My second talk was a product demo of Kasabi. We launched Kasabi into public beta a few days before SemTech began and I was very pleased to have hit that milestone, allowing me to give a live demo of the product during the talk. I gave a walk through of the site, showing what we’re doing to make datasets more accessible, the ease of publishing both dataset and APIs, and how to quickly import data from the web using a simple browser plugin.

Again, the slides are up on slideshare, and embedded below, but I’m working on some screencasts that should capture the demonstration which was the bulk of the talk.

We had some fantastic reactions to the demo, and lots of interest in the product in general during the event. I was pleased to see Kasabi getting a mention in four other talks during the week. It’s exciting to be able to show more people what we’re building.

I’m looking forward to the new SemTech events later this year in both London and Washington. However Kasabi isn’t just for semantic web developers and so we’ll also be casting a wider net to reach out to developers from a number of different communities.
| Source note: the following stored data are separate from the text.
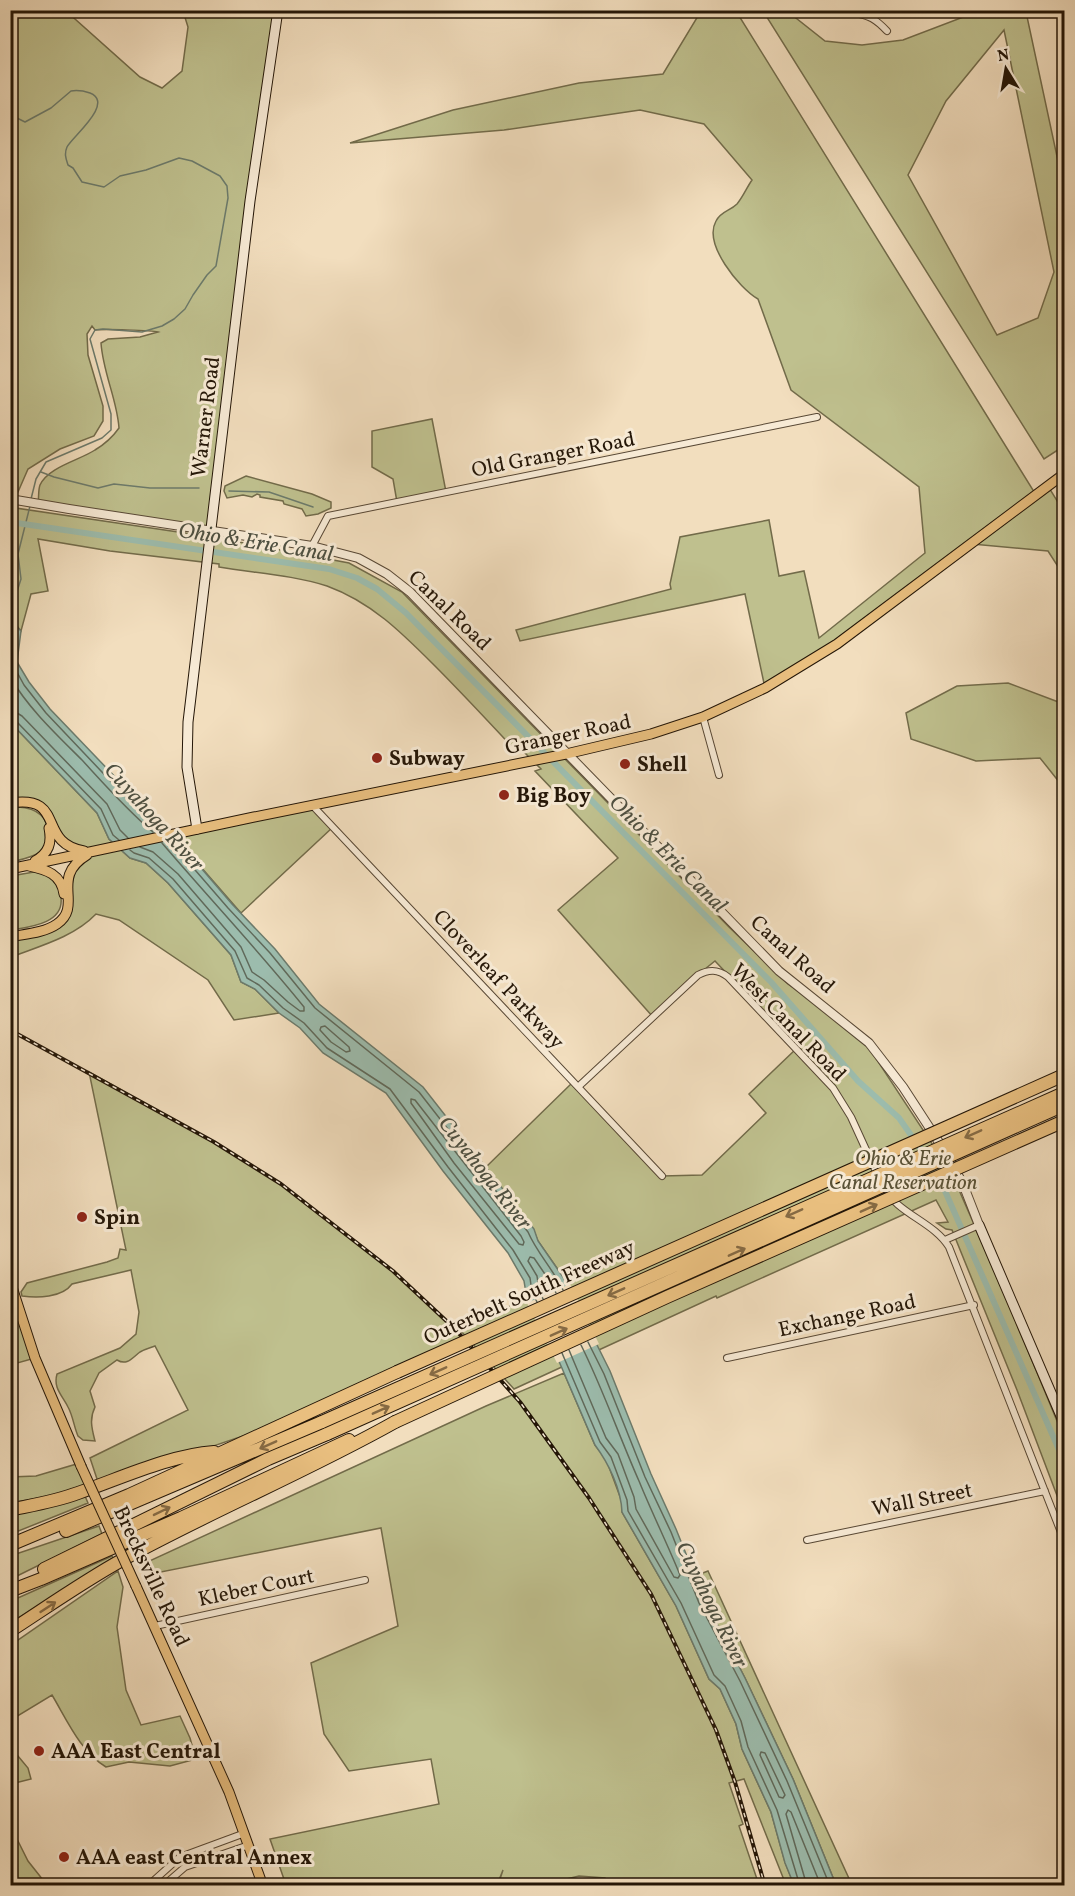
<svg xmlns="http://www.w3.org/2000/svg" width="1075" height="1896" font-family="Vollkorn,serif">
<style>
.green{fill:#bfc08e;stroke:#726b4a;stroke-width:1.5;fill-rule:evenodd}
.water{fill:#9cbcad;stroke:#6c7a6b;stroke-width:1.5}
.pier{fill:#f2debe}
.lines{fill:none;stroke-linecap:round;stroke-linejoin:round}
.shore{stroke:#60695a;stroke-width:1.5}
.stream{stroke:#6c7a6b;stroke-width:1.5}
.canal{stroke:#9cbcad;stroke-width:6}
.minor-casing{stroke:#584835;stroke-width:8}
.tertiary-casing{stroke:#584835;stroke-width:10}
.secondary-casing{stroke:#241607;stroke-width:11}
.primary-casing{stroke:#241607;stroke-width:11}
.motorway-casing{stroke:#241607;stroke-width:14}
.minor{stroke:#f7ead5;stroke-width:6}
.tertiary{stroke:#f7ead5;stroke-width:8}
.secondary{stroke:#f7ead5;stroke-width:9}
.primary{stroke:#e9bf7f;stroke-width:9}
.motorway{stroke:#e9bf7f;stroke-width:12}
.rail-casing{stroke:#241607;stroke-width:4}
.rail{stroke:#f7ead5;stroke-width:1.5;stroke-dasharray:4.5;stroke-linecap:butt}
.primary-bridge-casing{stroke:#241607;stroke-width:11;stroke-linecap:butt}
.motorway-bridge-casing{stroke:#241607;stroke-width:14;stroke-linecap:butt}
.primary-bridge{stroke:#e9bf7f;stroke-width:9}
.motorway-bridge{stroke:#e9bf7f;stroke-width:12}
.oneway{stroke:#866a43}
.poi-dot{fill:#8f2418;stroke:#f7ead5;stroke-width:2}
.labels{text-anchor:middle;stroke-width:6;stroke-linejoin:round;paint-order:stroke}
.street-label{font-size:21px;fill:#241607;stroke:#f7ead5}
.poi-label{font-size:21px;font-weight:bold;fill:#241607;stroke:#f7ead5;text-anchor:start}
.park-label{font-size:21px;font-style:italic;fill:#5a5236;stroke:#f7ead5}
.water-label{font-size:22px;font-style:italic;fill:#4e5041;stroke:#f7ead5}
</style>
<rect width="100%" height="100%" fill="#f2debe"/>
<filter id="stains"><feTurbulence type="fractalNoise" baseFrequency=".00333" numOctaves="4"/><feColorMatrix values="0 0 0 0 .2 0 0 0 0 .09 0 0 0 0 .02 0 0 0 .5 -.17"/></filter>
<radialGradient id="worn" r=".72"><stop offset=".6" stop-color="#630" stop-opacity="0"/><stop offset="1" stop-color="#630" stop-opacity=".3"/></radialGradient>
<path class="green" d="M11 11H66L140 77 162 88 182 71 188 27 183 11H278L209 531 38 504C39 498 38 490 40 485 48 467 80 460 95 450 105 444 112 438 119 428 117 399 103 373 101 343L108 339 140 337 158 332C151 330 104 329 95 330L92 326 87 334 88 355 103 406V421L94 436 60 449 28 469 18 492 11 491Z
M701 11H736L1036 495 1048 486 1064 512V576L1048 551 972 544 837 644 765 688 745 594 520 641 516 630 671 589 670 584 680 537 769 520 779 576 804 571 819 638 925 553 919 487 791 390 758 299C739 288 703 244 716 221 721 211 730 211 737 204 743 197 747 187 752 180L704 124 640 110 504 130 350 143 453 110 579 83 663 74Z
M763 11H787L825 41 862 45 903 40 979 11H1029L1026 12 1064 189V446L1044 459ZM1004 30 1054 272 1038 318 997 335 908 175 946 101Z
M432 419 446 492 397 502 393 479 372 467V431Z
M246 476 312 494 331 502V508L318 514 306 516 302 509 284 504 283 501 260 497V495L257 494 252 497 243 495 227 498 224 491 225 486Z
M10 499 17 500 16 508 212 537 349 563 402 592 729 927 788 984 858 1031 952 1174 1008 1302 1064 1438V1514L1017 1390 952 1230 946 1229 937 1223 948 1222 936 1200 717 1298 716 1296 514 1389 459 1329 566 1281 538 1241 533 1229 485 1168 573 1082 662 1176 702 1175 766 1113 749 1094 796 1049 811 1062 715 961 695 977 653 1017 558 910 618 858 535 771 541 769 521 749 515 750C488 721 461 692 433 664 401 632 371 602 327 586 293 575 254 573 219 567V564L110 551 38 539 48 591 31 594 21 631 11 619Z
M1008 683 1061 703 1064 706V788L1040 758 976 761 911 739 906 713 957 686Z
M11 723 97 813 109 839 130 858 146 863 168 883 231 955 241 982 255 989 279 1013 234 1020 208 980 119 920 96 914C74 937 40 946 11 957V940L63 922 77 863 69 847 39 805 11 803Z
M312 805 333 827 241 913 173 835Z
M18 807C37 808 50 817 47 837 47 838 46 846 46 847 40 856 20 860 11 862L10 809Z
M34 872H42L55 880C57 885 61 892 61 898 64 924 28 927 11 930V876Z
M89 1072 214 1142 281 1184 393 1271 455 1329 467 1343 272 1426 99 1485 90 1458 188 1410 155 1346C150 1348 145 1349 140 1352 132 1358 127 1366 117 1360L99 1373 90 1391 95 1407C89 1419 92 1429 95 1441L83 1440 78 1436C74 1427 73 1416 68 1407 62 1395 53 1388 57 1374L120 1348 136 1334 139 1312 131 1270 72 1284C62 1298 37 1298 22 1296L21 1292 27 1283 107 1262 118 1258 120 1249 126 1250Z
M16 1303 35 1358 17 1363 16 1368 11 1369V1304Z
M564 1373 595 1445 606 1459 622 1502V1512L676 1606 709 1679 720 1689 736 1724 742 1749 771 1812 785 1862 794 1885H786L744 1779 729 1783 743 1824 739 1826 759 1885H608L605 1878 579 1876 554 1882 533 1885H498L503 1870 497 1885H286L270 1839 439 1804 431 1759 349 1771 324 1734 311 1663 398 1626 381 1528 151 1574 145 1563 486 1406Z
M80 1463 93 1488 11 1503 10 1477 36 1476Z
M85 1496 88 1503 11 1534V1513Z
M99 1526 102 1534 11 1579 10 1556Z
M112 1556 113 1558 11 1623V1601Z
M118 1571 123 1587 117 1627 126 1690 141 1725 180 1716 190 1738 196 1759 170 1766 129 1762 106 1767C80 1751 67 1720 52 1695L11 1720V1645Z
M708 1571 852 1885H836L793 1779 745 1678 705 1601 695 1576Z
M13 1750 28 1768 31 1779 11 1784V1751Z
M11 1827 28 1861 47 1885H20C8 1868 10 1848 11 1827Z"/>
<path class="water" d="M10 619 21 631 17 662 29 682 50 709 142 805 164 825 232 904 275 949 319 1004 423 1087 534 1229 538 1241 563 1277 610 1371 651 1474 676 1529 705 1601 745 1678 793 1779 836 1885H794L785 1863 771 1812 742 1749 736 1724 720 1689 709 1679 676 1606 622 1512C621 1489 609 1464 595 1445L549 1338 526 1293 524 1281 508 1253 443 1171 386 1093 323 1053 300 1028 279 1013 255 989 241 982 231 955 168 883 146 863 130 858 109 839 97 813 11 723Z"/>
<path class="pier" d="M570 1284 599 1344 557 1363 527 1303Z"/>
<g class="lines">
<path class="shore" d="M10 628 15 634 12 663 24 685 46 713 138 810 161 831
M10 677C29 709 56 734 82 760 105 785 127 810 153 832
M10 712 17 713 22 716 107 804 120 830 128 838
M10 720 17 722 101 809 113 835 119 840
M170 841 228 908 270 953 315 1008 419 1092 528 1232C537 1253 553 1269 563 1290
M140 847 153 852 178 874 241 947 252 972 264 980 288 1002 300 1011H304V1007C259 951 209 898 162 843
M130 850 134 853 149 858 173 879 235 951 247 978 259 985 283 1008 304 1023 327 1048 390 1089 448 1167 513 1250 530 1278 532 1292 537 1302
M325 1026 349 1047 350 1051 346 1052 331 1042 320 1030 321 1027Z
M411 1099 415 1100 521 1236 524 1242 523 1245 519 1244 454 1163 411 1103Z
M543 1299 539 1289 537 1276 528 1261 530 1257 534 1258 551 1283 556 1293
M588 1342 604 1374 645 1477 671 1532 699 1603 740 1681 787 1781 830 1886
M569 1350 606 1438 618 1454 634 1497 636 1509 674 1577 678 1578 680 1575C667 1543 652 1513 639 1481 619 1436 603 1389 581 1345
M562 1353 600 1442 611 1457 627 1500 628 1511 681 1603 714 1675 725 1686 741 1721 748 1747 777 1810 800 1886
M761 1752 765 1753 785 1795 783 1798 779 1797 760 1755Z
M807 1886 786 1814 788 1810 791 1812 821 1886"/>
<path class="stream" d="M10 60V80
M10 112 13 116 25 122 51 108 71 91C77 90 84 91 90 93 115 103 72 137 67 147 64 154 66 159 68 165L73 168 82 182 104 187 120 176 146 170 179 158 192 161 220 176 227 186 228 198 216 266 207 275 193 295 185 309 174 319 162 326 142 332 103 329 95 330 90 339 111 414V430L102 438 46 462 36 479 31 499
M41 472 54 477 98 488 114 484 150 488H199
M229 491 269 492 313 507
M15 625 13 604 21 579 18 554 30 506"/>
<path class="canal" d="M10 522 329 569 357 578 377 589 406 613 771 982 858 1081 899 1118 925 1155
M930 1164 945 1191 1064 1461"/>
<g class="minor-casing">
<path id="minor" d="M845 10C866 17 870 13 887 31
M312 546 328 516 817 417
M703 717 719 775
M312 805 662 1176
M578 1087 698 975C709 969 718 969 728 977L833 1088 851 1117 878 1176
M883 1186C897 1214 933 1221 949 1247L1064 1540
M945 1240 979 1225
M727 1358 974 1305
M807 1540 1045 1491
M155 1626 365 1580
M136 1886 151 1883 180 1857 245 1833
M163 1886 185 1867 249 1845"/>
</g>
<g class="tertiary-casing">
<path id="tertiary" d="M10 499 69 509 312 546 358 558 387 574 410 592 779 971 869 1043 903 1087 942 1147 963 1184 979 1225"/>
</g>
<g class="secondary-casing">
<path id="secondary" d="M197 829 187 767 188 722 250 201 278 10
M979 1225 1064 1423"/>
</g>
<g class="primary-casing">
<path id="primary" d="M10 803C67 794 36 843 84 851
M35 861C49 853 52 843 49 828
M29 866C47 870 61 874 64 894
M10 869 254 817 566 754 651 734 703 717 765 688 837 644 1064 474
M10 937C25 934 44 933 57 924 84 905 49 878 87 855
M10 1281 35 1358 81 1466
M136 1586 229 1792 263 1886"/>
</g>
<g class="motorway-casing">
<path id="motorway" d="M10 1510C33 1505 56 1501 78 1493 119 1479 170 1455 214 1452
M66 1531 322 1422
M10 1545 129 1495 397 1372
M44 1569 268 1459 327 1434
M10 1591 41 1579 181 1518 349 1440
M10 1631C47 1607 84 1581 122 1560 211 1511 306 1472 395 1422"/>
</g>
<use href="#minor" class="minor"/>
<use href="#tertiary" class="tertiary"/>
<use href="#secondary" class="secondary"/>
<use href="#primary" class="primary"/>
<use href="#motorway" class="motorway"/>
<g class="rail-casing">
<path id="rail" d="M10 1030 214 1142 281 1184 393 1271 455 1329 520 1402 589 1498 651 1594 716 1730 735 1782 765 1886"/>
</g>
<use href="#rail" class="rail"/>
<g class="primary-bridge-casing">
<path id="primary-bridge" d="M81 1466 136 1586"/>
</g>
<g class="motorway-bridge-casing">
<path id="motorway-bridge" d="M397 1372 1064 1075
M322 1422 1064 1093
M395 1422 667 1297 1064 1121
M327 1434 1064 1105"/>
</g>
<use href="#primary-bridge" class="primary-bridge"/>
<use href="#motorway-bridge" class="motorway-bridge"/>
</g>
<defs><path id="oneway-shaft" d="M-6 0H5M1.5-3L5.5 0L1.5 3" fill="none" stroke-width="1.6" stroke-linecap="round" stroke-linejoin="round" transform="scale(1.5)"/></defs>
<g class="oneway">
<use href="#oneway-shaft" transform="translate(973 1134) rotate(156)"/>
<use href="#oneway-shaft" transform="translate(869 1208) rotate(-24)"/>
<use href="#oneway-shaft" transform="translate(794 1213) rotate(156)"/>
<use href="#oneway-shaft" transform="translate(737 1252) rotate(-24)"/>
<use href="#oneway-shaft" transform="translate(616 1292) rotate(156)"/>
<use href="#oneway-shaft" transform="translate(559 1332) rotate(-24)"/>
<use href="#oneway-shaft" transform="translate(438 1371) rotate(156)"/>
<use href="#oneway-shaft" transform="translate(381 1410) rotate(-24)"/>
<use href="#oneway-shaft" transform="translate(268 1445) rotate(156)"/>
<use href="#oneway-shaft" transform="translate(162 1511) rotate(-26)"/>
<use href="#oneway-shaft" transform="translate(48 1607) rotate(-33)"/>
</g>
<g class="poi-dot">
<circle cx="377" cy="758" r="6"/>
<circle cx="625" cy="764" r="6"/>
<circle cx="504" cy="795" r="6"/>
<circle cx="82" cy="1217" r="6"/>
<circle cx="39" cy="1751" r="6"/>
<circle cx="64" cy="1857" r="6"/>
</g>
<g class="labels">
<g class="street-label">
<text transform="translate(205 417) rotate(-83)" y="7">Warner Road</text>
<text transform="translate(553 454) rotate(-11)" y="7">Old Granger Road</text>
<text transform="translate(450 610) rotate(44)" y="7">Canal Road</text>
<text transform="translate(568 734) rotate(-12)" y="7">Granger Road</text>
<text transform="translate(793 954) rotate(42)" y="7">Canal Road</text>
<text transform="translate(499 979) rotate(47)" y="7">Cloverleaf Parkway</text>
<text transform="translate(789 1022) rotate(46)" y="7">West Canal Road</text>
<text transform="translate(529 1292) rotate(-24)" y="7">Outerbelt South Freeway</text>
<text transform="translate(847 1315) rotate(-12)" y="7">Exchange Road</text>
<text transform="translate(922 1499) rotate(-11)" y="7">Wall Street</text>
<text transform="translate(152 1576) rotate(65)" y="7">Brecksville Road</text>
<text transform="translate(256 1587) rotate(-12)" y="7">Kleber Court</text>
</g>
<g class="poi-label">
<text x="389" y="765">Subway</text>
<text x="637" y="771">Shell</text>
<text x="516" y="802">Big Boy</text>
<text x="94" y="1224">Spin</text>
<text x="51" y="1758">AAA East Central</text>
<text x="76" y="1864">AAA east Central Annex</text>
</g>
<g class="park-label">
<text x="903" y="1165">Ohio &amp; Erie<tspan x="903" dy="24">Canal Reservation</tspan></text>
</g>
<g class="water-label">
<text transform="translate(256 541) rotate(9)" y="8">Ohio &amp; Erie Canal</text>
<text transform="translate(155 816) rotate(48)" y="8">Cuyahoga River</text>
<text transform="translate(669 853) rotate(45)" y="8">Ohio &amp; Erie Canal</text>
<text transform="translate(486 1172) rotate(52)" y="8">Cuyahoga River</text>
<text transform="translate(713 1604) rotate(64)" y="8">Cuyahoga River</text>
</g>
</g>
<rect width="1075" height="1896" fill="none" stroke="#f2debe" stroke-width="36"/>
<rect x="12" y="12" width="1051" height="1872" fill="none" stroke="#241607" stroke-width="3"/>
<rect x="18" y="18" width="1039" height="1860" fill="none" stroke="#241607" stroke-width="1.5"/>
<g transform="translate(1006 69) rotate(349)" stroke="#f7ead5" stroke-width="4.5" paint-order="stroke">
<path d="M0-4.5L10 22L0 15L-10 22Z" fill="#241607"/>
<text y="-9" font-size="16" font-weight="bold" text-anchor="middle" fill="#241607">N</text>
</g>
<rect width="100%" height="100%" filter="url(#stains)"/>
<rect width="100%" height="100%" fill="url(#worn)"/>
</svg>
Attending Strataconf earlier this year confirmed for me that it will quickly become another key event for those of us interested in data. There seems to be a great community forming around the conference already. I did come away from the January conference wishing there had been more discussion of publishing data to the web, rather than simply using data from the web, but I think the emphasis was right for that first event. I’ll interested to see how Edd Dumbill is planning to add a little more semantic web flavour to the agenda of later events.